[[ Data provided open ]]

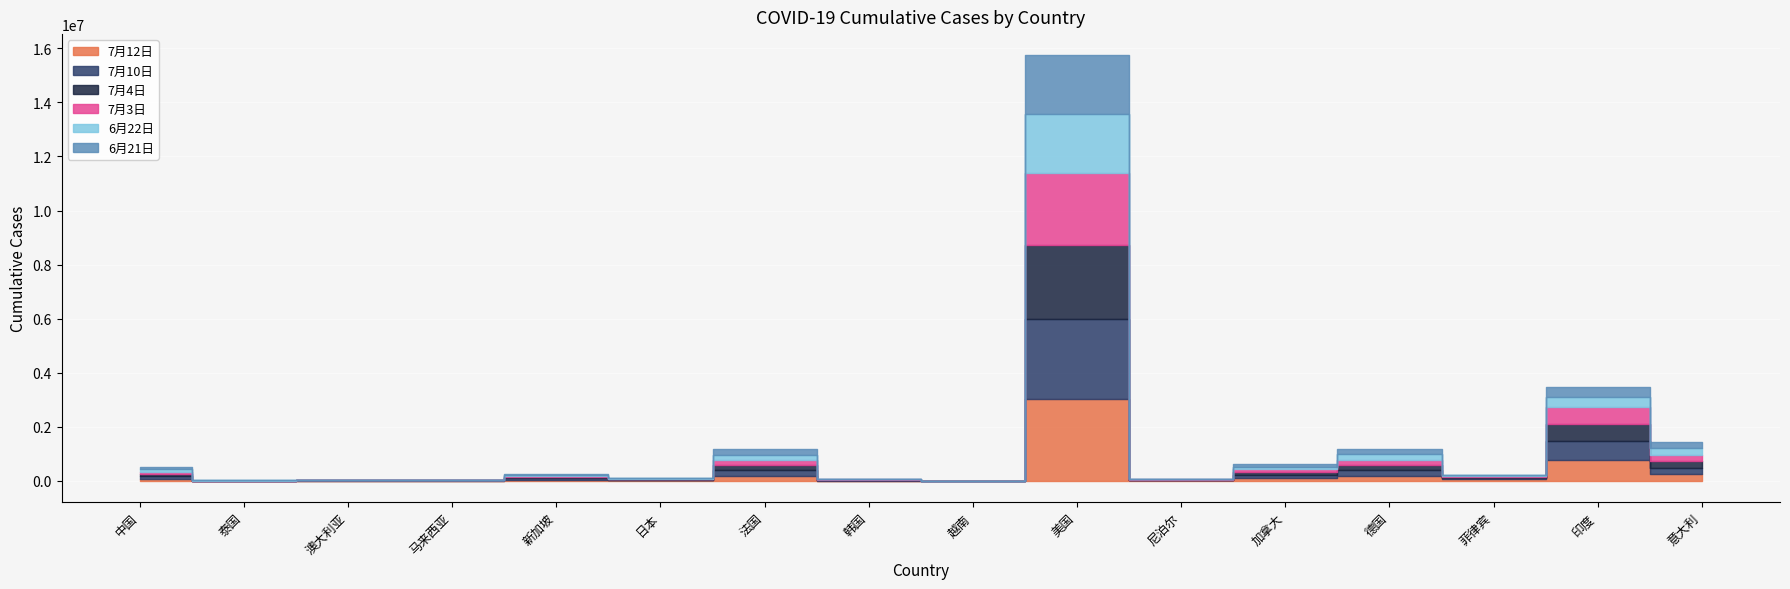

Reading right to left, extract all data points from this chart.

7月12日: 242149	767296	51754	198865	108334	16531	3045988	369	13293	197751	20615	45423	8683	9059	3216	85522
7月10日: 241819	719664	47873	198234	107815	16168	2939376	369	13181	196748	20054	45140	8674	8755	3195	85445
7月4日: 240961	625544	40336	196723	106643	15259	2731950	355	12967	195644	19152	44479	8648	8255	3180	85278
7月3日: 240760	604641	38805	196370	106288	14519	2678760	355	12904	195291	18915	44310	8643	8001	3179	85263
6月22日: 238159	380532	28459	190203	101879	8274	2185086	349	12306	190373	17668	41615	8535	7409	3146	84940
6月21日: 237828	366946	27799	189445	101492	7848	2157839	342	12257	190053	17502	41473	8529	7391	3141	84907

[[ Data provided closed ]]

## [What you will do]
Write out the lines above word for word, but leave out the pictures.

## [Result of this task]
Reading right to left, extract all data points from this chart.

7月12日: 242149	767296	51754	198865	108334	16531	3045988	369	13293	197751	20615	45423	8683	9059	3216	85522
7月10日: 241819	719664	47873	198234	107815	16168	2939376	369	13181	196748	20054	45140	8674	8755	3195	85445
7月4日: 240961	625544	40336	196723	106643	15259	2731950	355	12967	195644	19152	44479	8648	8255	3180	85278
7月3日: 240760	604641	38805	196370	106288	14519	2678760	355	12904	195291	18915	44310	8643	8001	3179	85263
6月22日: 238159	380532	28459	190203	101879	8274	2185086	349	12306	190373	17668	41615	8535	7409	3146	84940
6月21日: 237828	366946	27799	189445	101492	7848	2157839	342	12257	190053	17502	41473	8529	7391	3141	84907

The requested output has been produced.